Starting at the first line of the material below and stopping after the line that includes "X1643701Y413386D02*", write the lines out again exactly. Drop any pictures.

Records provided section start

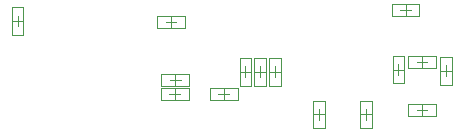
<source format=gbr>
%TF.GenerationSoftware,Altium Limited,Altium Designer,18.1.7 (191)*%
G04 Layer_Color=32768*
%FSLAX26Y26*%
%MOIN*%
%TF.FileFunction,Other,Mechanical_15*%
%TF.Part,Single*%
G01*
G75*
%TA.AperFunction,NonConductor*%
%ADD68C,0.003937*%
D68*
X374016Y575197D02*
Y610630D01*
X356299Y592913D02*
X391732D01*
X354331Y546654D02*
Y639173D01*
X393701Y546654D02*
Y639173D01*
X354331Y546654D02*
X393701D01*
X354331Y639173D02*
X393701D01*
X1133858Y406279D02*
Y441712D01*
X1116142Y423995D02*
X1151575D01*
X1114173Y377735D02*
Y470255D01*
X1153543Y377735D02*
Y470255D01*
X1114173Y377735D02*
X1153543D01*
X1114173Y470255D02*
X1153543D01*
X1183071Y406279D02*
Y441712D01*
X1165354Y423995D02*
X1200787D01*
X1163386Y377735D02*
Y470255D01*
X1202756Y377735D02*
Y470255D01*
X1163386Y377735D02*
X1202756D01*
X1163386Y470255D02*
X1202756D01*
X1232284Y406279D02*
Y441712D01*
X1214567Y423995D02*
X1250000D01*
X1212598Y377735D02*
Y470255D01*
X1251968Y377735D02*
Y470255D01*
X1212598Y377735D02*
X1251968D01*
X1212598Y470255D02*
X1251968D01*
X1704724Y297172D02*
X1740157D01*
X1722441Y279455D02*
Y314888D01*
X1676181Y316857D02*
X1768701D01*
X1676181Y277487D02*
X1768701D01*
X1676181D02*
Y316857D01*
X1768701Y277487D02*
Y316857D01*
X1649821Y629788D02*
X1685254D01*
X1667538Y612072D02*
Y647505D01*
X1621278Y649473D02*
X1713797D01*
X1621278Y610103D02*
X1713797D01*
X1621278D02*
Y649473D01*
X1713797Y610103D02*
Y649473D01*
X1535433Y263780D02*
Y299213D01*
X1517717Y281496D02*
X1553150D01*
X1555118Y235236D02*
Y327756D01*
X1515748Y235236D02*
Y327756D01*
X1555118D01*
X1515748Y235236D02*
X1555118D01*
X1377953Y263778D02*
Y299211D01*
X1360236Y281494D02*
X1395669D01*
X1358268Y235235D02*
Y327754D01*
X1397638Y235235D02*
Y327754D01*
X1358268Y235235D02*
X1397638D01*
X1358268Y327754D02*
X1397638D01*
X1663386Y384843D02*
Y477362D01*
X1624016Y384843D02*
Y477362D01*
X1663386D01*
X1624016Y384843D02*
X1663386D01*
X1643701Y413386D02*
Y448819D01*
X1625984Y431102D02*
X1661417D01*
X1676181Y435433D02*
Y474803D01*
X1768701Y435433D02*
Y474803D01*
X1676181D02*
X1768701D01*
X1676181Y435433D02*
X1768701D01*
X1722441Y437401D02*
Y472835D01*
X1704724Y455118D02*
X1740157D01*
X1781496Y380903D02*
X1820866D01*
X1781496Y473422D02*
X1820866D01*
X1781496Y380903D02*
Y473422D01*
X1820866Y380903D02*
Y473422D01*
X1783465Y427162D02*
X1818898D01*
X1801181Y409446D02*
Y444879D01*
X1015063Y369291D02*
X1107583D01*
X1015063Y329921D02*
X1107583D01*
X1015063D02*
Y369291D01*
X1107583Y329921D02*
Y369291D01*
X1043606Y349606D02*
X1079039D01*
X1061323Y331890D02*
Y367323D01*
X880453Y348327D02*
X915886D01*
X898170Y330610D02*
Y366043D01*
X851910Y328642D02*
X944429D01*
X851910Y368012D02*
X944429D01*
Y328642D02*
Y368012D01*
X851910Y328642D02*
Y368012D01*
X853346Y377673D02*
X945866D01*
X853346Y417043D02*
X945866D01*
Y377673D02*
Y417043D01*
X853346Y377673D02*
Y417043D01*
X881890Y397358D02*
X917323D01*
X899606Y379642D02*
Y415075D01*
X868110Y590452D02*
X903543D01*
X885827Y572736D02*
Y608169D01*
X839567Y610138D02*
X932087D01*
X839567Y570768D02*
X932087D01*
X839567D02*
Y610138D01*
X932087Y570768D02*
Y610138D01*
%TF.MD5,00f241bd1b817642215304b1cd5262a4*%
M02*

</source>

Records provided section end

Result of the exercise:
<source format=gbr>
%TF.GenerationSoftware,Altium Limited,Altium Designer,18.1.7 (191)*%
G04 Layer_Color=32768*
%FSLAX26Y26*%
%MOIN*%
%TF.FileFunction,Other,Mechanical_15*%
%TF.Part,Single*%
G01*
G75*
%TA.AperFunction,NonConductor*%
%ADD68C,0.003937*%
D68*
X374016Y575197D02*
Y610630D01*
X356299Y592913D02*
X391732D01*
X354331Y546654D02*
Y639173D01*
X393701Y546654D02*
Y639173D01*
X354331Y546654D02*
X393701D01*
X354331Y639173D02*
X393701D01*
X1133858Y406279D02*
Y441712D01*
X1116142Y423995D02*
X1151575D01*
X1114173Y377735D02*
Y470255D01*
X1153543Y377735D02*
Y470255D01*
X1114173Y377735D02*
X1153543D01*
X1114173Y470255D02*
X1153543D01*
X1183071Y406279D02*
Y441712D01*
X1165354Y423995D02*
X1200787D01*
X1163386Y377735D02*
Y470255D01*
X1202756Y377735D02*
Y470255D01*
X1163386Y377735D02*
X1202756D01*
X1163386Y470255D02*
X1202756D01*
X1232284Y406279D02*
Y441712D01*
X1214567Y423995D02*
X1250000D01*
X1212598Y377735D02*
Y470255D01*
X1251968Y377735D02*
Y470255D01*
X1212598Y377735D02*
X1251968D01*
X1212598Y470255D02*
X1251968D01*
X1704724Y297172D02*
X1740157D01*
X1722441Y279455D02*
Y314888D01*
X1676181Y316857D02*
X1768701D01*
X1676181Y277487D02*
X1768701D01*
X1676181D02*
Y316857D01*
X1768701Y277487D02*
Y316857D01*
X1649821Y629788D02*
X1685254D01*
X1667538Y612072D02*
Y647505D01*
X1621278Y649473D02*
X1713797D01*
X1621278Y610103D02*
X1713797D01*
X1621278D02*
Y649473D01*
X1713797Y610103D02*
Y649473D01*
X1535433Y263780D02*
Y299213D01*
X1517717Y281496D02*
X1553150D01*
X1555118Y235236D02*
Y327756D01*
X1515748Y235236D02*
Y327756D01*
X1555118D01*
X1515748Y235236D02*
X1555118D01*
X1377953Y263778D02*
Y299211D01*
X1360236Y281494D02*
X1395669D01*
X1358268Y235235D02*
Y327754D01*
X1397638Y235235D02*
Y327754D01*
X1358268Y235235D02*
X1397638D01*
X1358268Y327754D02*
X1397638D01*
X1663386Y384843D02*
Y477362D01*
X1624016Y384843D02*
Y477362D01*
X1663386D01*
X1624016Y384843D02*
X1663386D01*
X1643701Y413386D02*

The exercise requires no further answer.